Kritik an Vorab-Veröffentlichung von PISA-Ergebnissen

Baden-Württembergs Kultusminister Helmut Rau MdL hat die Vorab-Veröffentlichung einzelner Ergebnisse der schulartbezogenen Auswertung der PISA 2003-Studie am Montag (31. Oktober) in Stuttgart scharf kritisiert.

31.10.2005 Pressemeldung Ministerium für Kultus, Jugend und Sport Baden-Württemberg

"Diese Indiskretionen schaden einer an der Sache orientierten Debatte. Was unsere Schulen nicht brauchen, ist ein Dauerzustand öffentlicher Aufgeregtheit. Unsere Schulen brauchen Zeit, um die bildungspolitischen Reformen im Unterrichtsalltag umzusetzen." Der Kultusminister erinnerte daran, dass zwischen der Veröffentlichung der Ergebnisse der Bundesländer bei PISA 2000 und dem Testzeitpunkt für die Nachfolgestudie 2003 weniger als ein Jahr gelegen habe. In der Bildungspolitik gebe es jedoch keinen Schalter, mit dessen Hilfe schnelle Ergebnisse erzielt werden könnten.

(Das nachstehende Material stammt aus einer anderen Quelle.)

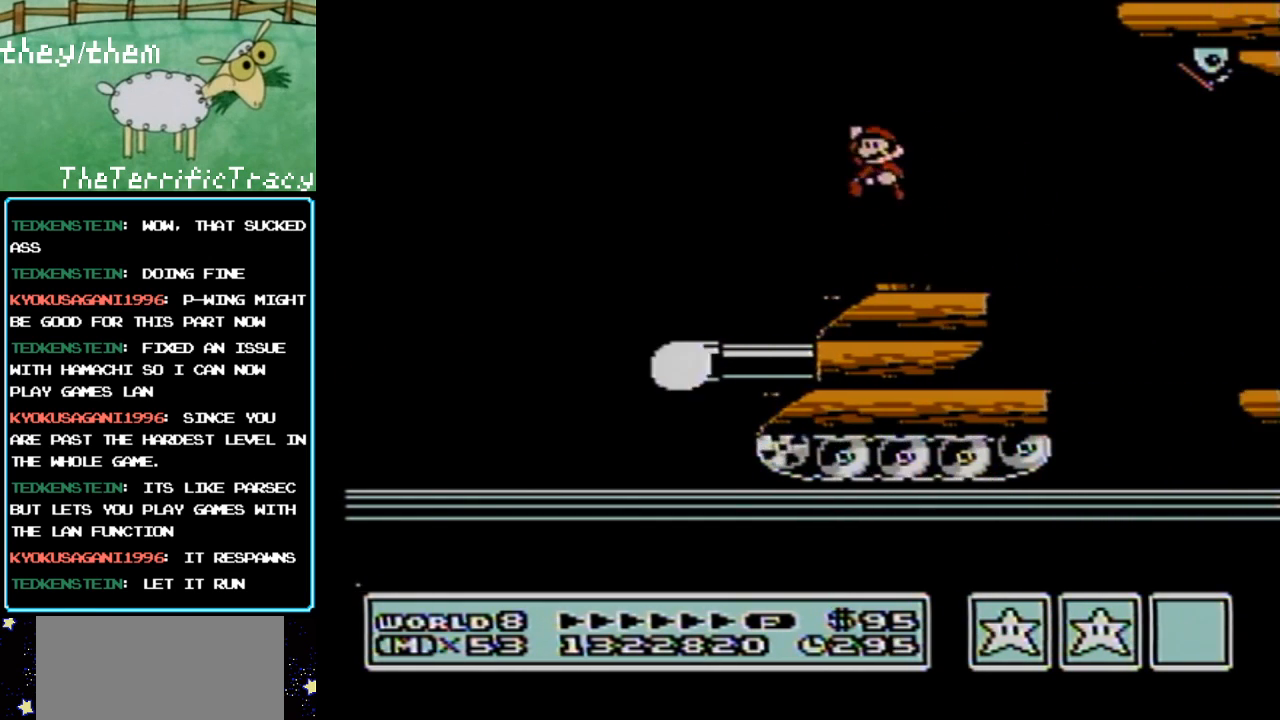
{"buttons": [], "events": [[400, "A", "down"], [500, "A", "up"]]}
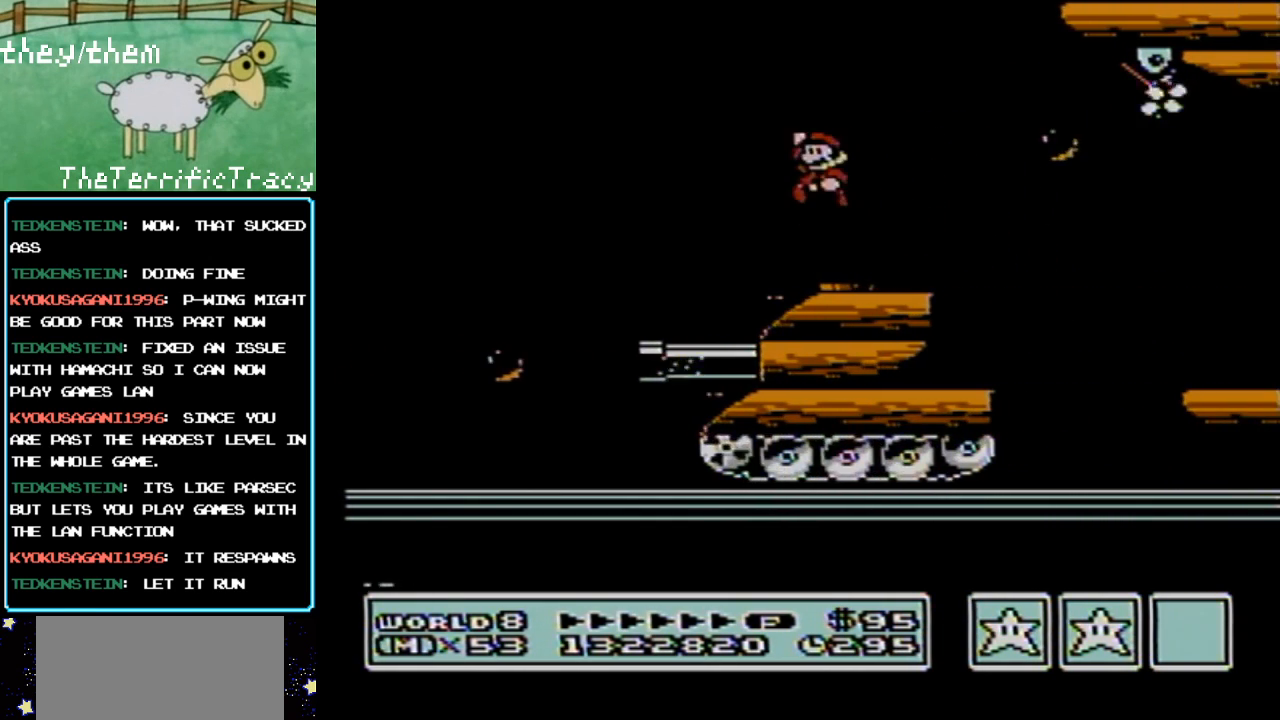
{"buttons": ["A"], "events": [[467, "A", "down"]]}
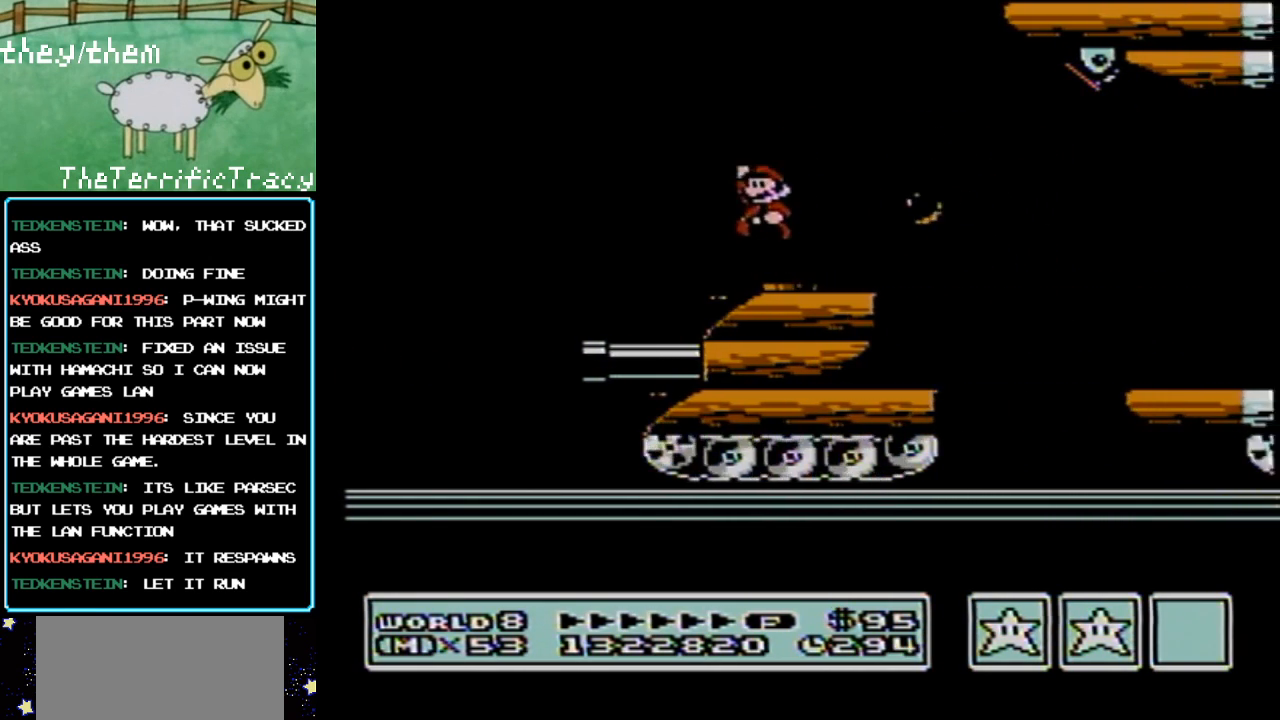
{"buttons": [], "events": [[67, "A", "up"]]}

Zu den bekannt gewordenen Einzelergebnissen sagte Rau: "Die Entkoppelung von sozialer Herkunft und Bildungserfolg ist die Legitimationsfrage an die Bildungspolitik. Der Schlüssel zur Reduzierung der Risikogruppe und damit zu mehr Chancengerechtigkeit liegt in der intensiven Frühförderung in Kindergarten und Grundschule." Bei der Beurteilung der Chance, auch als Arbeiterkind ein Gymnasium zu besuchen, liege Baden-Württemberg nach den vorab veröffentlichten Ergebnissen offenbar näher bei Sachsen als bei Bayern, hob der Kultusminister hervor. Mit dem Orientierungsplan für frühkindliche Bildung und Erziehung sowie dem Projekt "Schulreifes Kind" unternehme Baden-Württemberg gezielte Schritte, um die Chancengerechtigkeit zu verbessern. Hinzu kämen die bereits bestehenden Förderklassen und -gruppen im Grundschulbereich sowie der bedarfsgerechte Ausbau von Ganztagsschulen.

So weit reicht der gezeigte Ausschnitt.